A Physician's Reflections on Medicine, Life & Change

How Not to Screen for Suicidal Thoughts: Lessons from Mountain View Police

A couple of days ago, Mountain View, CA police released the video footage of their interaction with Nasim Aghdam about 11 hours before she shot people at You Tube headquarters. It is a remarkably unremarkable video in the sense that the police are polite with her and she is polite in responses, and the interaction is uneventful.

Nevertheless, as a psychiatrist who used to enjoy teaching psychiatric interviewing to medical students and residents (and to other psychiatrists when helping them prepare for their oral boards), I was struck by how the police asked the questions to screen for suicidal or homicidal intent.

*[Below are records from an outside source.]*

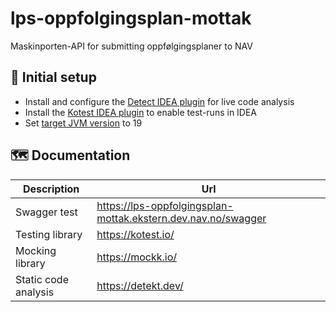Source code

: # lps-oppfolgingsplan-mottak
Maskinporten-API for submitting oppfølgingsplaner to NAV

## 🚀 Initial setup
- Install and configure the [Detect IDEA plugin](https://plugins.jetbrains.com/plugin/10761-detekt) for live code analysis
- Install the [Kotest IDEA plugin](https://plugins.jetbrains.com/plugin/14080-kotest) to enable test-runs in IDEA
- Set [target JVM version](https://www.jetbrains.com/help/idea/compiler-kotlin-compiler.html#kotlin-compiler-jvm-settings) to 19

## 🗺️ Documentation
| Description          | Url                                                           |
|----------------------|---------------------------------------------------------------|
| Swagger test         | https://lps-oppfolgingsplan-mottak.ekstern.dev.nav.no/swagger |
| Testing library      | https://kotest.io/                                            |
| Mocking library      | https://mockk.io/                                             |
| Static code analysis | https://detekt.dev/                                           |
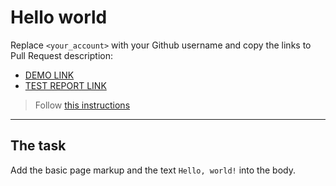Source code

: # Hello world
Replace `<your_account>` with your Github username and copy the links to Pull Request description:
- [DEMO LINK](https://andrii-bassarab.github.io/layout_hello-world/)
- [TEST REPORT LINK](https://andrii-bassarab.github.io/layout_hello-world/report/html_report/)

> Follow [this instructions](https://mate-academy.github.io/layout_task-guideline/#how-to-solve-the-layout-tasks-on-github)
___

## The task
Add the basic page markup and the text `Hello, world!` into the body.
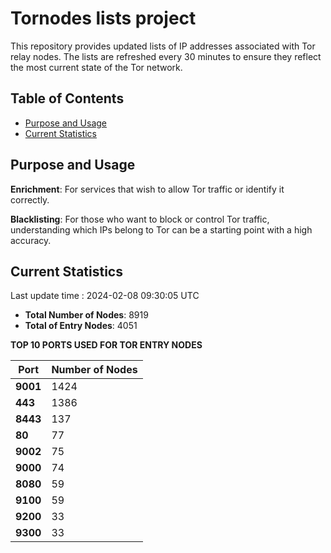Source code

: # Tornodes lists project

This repository provides updated lists of IP addresses associated with Tor relay nodes. The lists are refreshed every 30 minutes to ensure they reflect the most current state of the Tor network.

## Table of Contents

- [Purpose and Usage](#purpose-and-usage)
- [Current Statistics](#current-statistics)


## Purpose and Usage

**Enrichment**: For services that wish to allow Tor traffic or identify it correctly.

**Blacklisting**: For those who want to block or control Tor traffic, understanding which IPs belong to Tor can be a starting point with a high accuracy.

## Current Statistics

Last update time : 2024-02-08 09:30:05 UTC

- **Total Number of Nodes**: 8919
- **Total of Entry Nodes**: 4051

**TOP 10 PORTS USED FOR TOR ENTRY NODES**

| **Port** | **Number of Nodes** |
|------|-----------------|
| **9001**   | 1424  |
| **443**   | 1386  |
| **8443**   | 137  |
| **80**   | 77  |
| **9002**   | 75  |
| **9000**   | 74  |
| **8080**   | 59  |
| **9100**   | 59  |
| **9200**   | 33  |
| **9300**   | 33  |

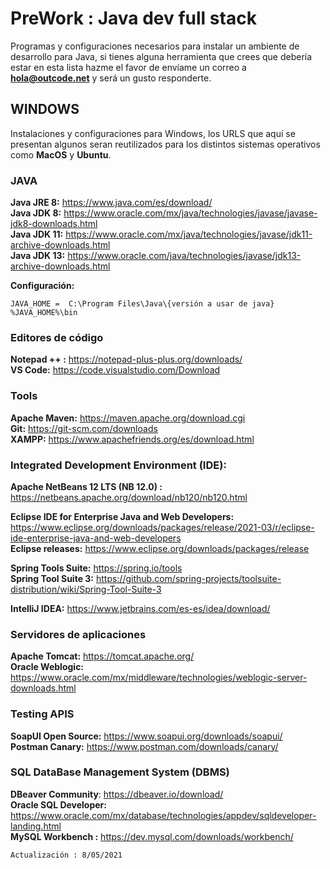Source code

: # PreWork : Java dev full stack  

Programas y configuraciones necesarios para instalar un ambiente de desarrollo para Java, si tienes alguna herramienta que crees que debería estar en esta lista hazme el favor de envíame un correo a **hola@outcode.net** y será un gusto responderte.  


## WINDOWS

Instalaciones y configuraciones para Windows, los URLS que aquí se presentan algunos seran reutilizados para los distintos sistemas operativos como **MacOS** y **Ubuntu**.

### JAVA

**Java JRE 8:** https://www.java.com/es/download/   
**Java JDK 8:** https://www.oracle.com/mx/java/technologies/javase/javase-jdk8-downloads.html   
**Java JDK 11:** https://www.oracle.com/mx/java/technologies/javase/jdk11-archive-downloads.html    
**Java JDK 13:** https://www.oracle.com/java/technologies/javase/jdk13-archive-downloads.html   

**Configuración:**

    JAVA_HOME =  C:\Program Files\Java\{versión a usar de java}
    %JAVA_HOME%\bin


### Editores de código
**Notepad ++ :** https://notepad-plus-plus.org/downloads/   
**VS Code:** https://code.visualstudio.com/Download   

### Tools
**Apache Maven:** https://maven.apache.org/download.cgi        
**Git:** https://git-scm.com/downloads         
**XAMPP:** https://www.apachefriends.org/es/download.html         


### Integrated Development Environment (IDE):

**Apache NetBeans 12 LTS (NB 12.0) :**      
https://netbeans.apache.org/download/nb120/nb120.html       

**Eclipse IDE for Enterprise Java and Web Developers:**      
https://www.eclipse.org/downloads/packages/release/2021-03/r/eclipse-ide-enterprise-java-and-web-developers     
**Eclipse releases:** 
https://www.eclipse.org/downloads/packages/release      

**Spring Tools Suite:** https://spring.io/tools      
**Spring Tool Suite 3:** https://github.com/spring-projects/toolsuite-distribution/wiki/Spring-Tool-Suite-3     

**IntelliJ IDEA:** https://www.jetbrains.com/es-es/idea/download/       

### Servidores de aplicaciones
**Apache Tomcat:** https://tomcat.apache.org/       
**Oracle Weblogic:** https://www.oracle.com/mx/middleware/technologies/weblogic-server-downloads.html       

### Testing APIS
**SoapUI Open Source:** https://www.soapui.org/downloads/soapui/        
**Postman Canary:** https://www.postman.com/downloads/canary/       

### SQL  DataBase Management System (DBMS)
**DBeaver Community**: https://dbeaver.io/download/     
 **Oracle SQL Developer:** https://www.oracle.com/mx/database/technologies/appdev/sqldeveloper-landing.html     
**MySQL Workbench :** https://dev.mysql.com/downloads/workbench/        


    Actualización : 8/05/2021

At 3:13 in the video, an officer asks, “You don’t want want to hurt yourself, do you? You don’t want to hurt anybody else? You don’t want to commit suicide or anything like that?” The 3 questions and their answers take a mere 7 seconds.

This way of asking questions about difficult topics leads the subject of the interview towards a particular answer, usually one that relieves the interviewer. If the subject were to have the slightest willingness to talk about thoughts of hurting herself or others, going through 3 yes/no questions in 7 seconds makes it clear that no one is truly interested in listening. I could have told them, by the way the questions were phrased, that the answers would be no.

I am not blaming the police here. The role of the police is different than the role of clinicians and even clinicians make these mistakes, often habitually. I have seen trained mental health professionals – psychiatrists, psychologists, social workers, etc. – do similar things and ask yes/no questions regarding topics that require more nuance and gentle prodding. I have seen them ask things like:
“Have you ever used illicit drugs, have you?”
“You have never been abused, have you?”
Asking these same questions in a different manner does not guarantee that the subject of the interview will be truthful, but increases the odds.

So how should someone approach such questions? The first step, of course, is to have an unhurried attitude indicating that one has time to listen. The next step is to get rid of the habit of ending such questions with “do you?” or “have you?” When the question is phrased this way, it’s hard for an interview subject to avoid the feeling that she will be judged negatively if her answer is in the affirmative. Third, it helps to phrase the question in way that doesn’t lend itself to a prompt yes/no response, i.e. don’t phrase as if it came from a checklist. It places too much responsibility on one question. Spread the assessment out. Finally, take the non-judgmental attitude one step further and attempt to normalize potential affirmative responses.

For example, instead of asking “You don’t want to hurt yourself, do you?”, it would have been impressive if the officer had said, “People disconnect from their family for a variety of reasons. Sometimes its because the family has hurt them. Sometimes it’s because they have thoughts of hurting their family and they don’t want to do it. Which one do you think applies to you?” This way of asking normalizes that in some situations a person might think of hurting others and does so in a manner that it doesn’t lend itself to an easy yes/no response.

A person may respond, “I don’t have such thoughts, I just wanted to get away from them.” I would follow up, “Bear with me here, but I have also seen some instances, not all, when a person is feeling so alone, that they have thoughts of ending their own life they think of ending their own life,” and just end without a question, letting the person respond to this statement according to how they are feeling at the moment. If she wouldn’t say anything, I would follow up and say,”When was the last time you felt so down that you came close to thinking that way?”

The point of this post is not to teach clinical interviewing to police, but to point out that there are ways of asking questions that increase the odds of a person opening up and there are ways that close the discussion too quickly. We must also be humble enough to know that that’s all it does – improve odds of, but doesn’t guarantee a more candid conversation. If it guaranteed it, mental health professionals would be fantastic at predicting violence by our patients.